Bush Cites Cost in Repealing Clinton’s Ergonomic Rules
WASHINGTON — President Bush on Tuesday signed a bill repealing new workplace safety regulations, saying they posed “overwhelming compliance challenges” for businesses.
The measure, revoking rules issued late in the Clinton administration, was the first substantive policy Bush signed into law.
The rules from the Occupational Safety and Health Administration were aimed at preventing carpal tunnel syndrome, tendinitis and other health problems associated with repetitive motion, awkward postures, contact stress and the like. If such injuries were reported, adjustments to work stations would have been required.
Businesses, which were given until October to comply, said the required changes would cost them as much as $100 billion a year.
Bush has asked Labor Secretary Elaine Chao to devise a cheaper way of addressing workplace safety.
The president signed the bill in the Roosevelt Room of the White House with only a few spectators on hand.

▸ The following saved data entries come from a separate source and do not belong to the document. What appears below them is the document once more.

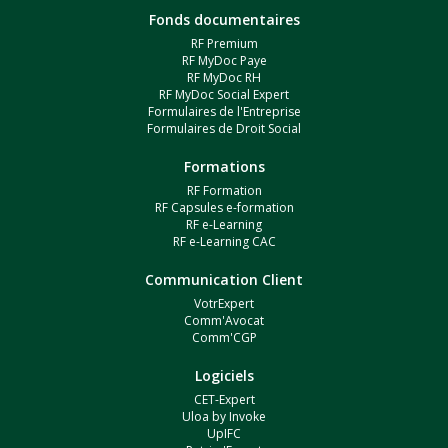
Fonds documentaires
RF Premium
RF MyDoc Paye
RF MyDoc RH
RF MyDoc Social Expert
Formulaires de l'Entreprise
Formulaires de Droit Social
Formations
RF Formation
RF Capsules e-formation
RF e-Learning
RF e-Learning CAC
Communication Client
VotrExpert
Comm'Avocat
Comm'CGP
Logiciels
CET-Expert
Uloa by Invoke
UpIFC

“There needs to be a balance between, and an understanding of the costs and benefits associated with, federal regulations,” Bush said in a statement. “The ergonomics rule would have cost both large and small employers billions of dollars and presented employers with overwhelming compliance challenges.”
Earlier Tuesday, Bush told women business leaders he was signing the legislation because it represented change “that I believe is positive.”
“The rule would have applied a bureaucratic one-size-fits-all solution to a broad range of employers and workers--not good government at work,” Bush said.
He held the legislation up as a victory for himself and the Republican-controlled Congress.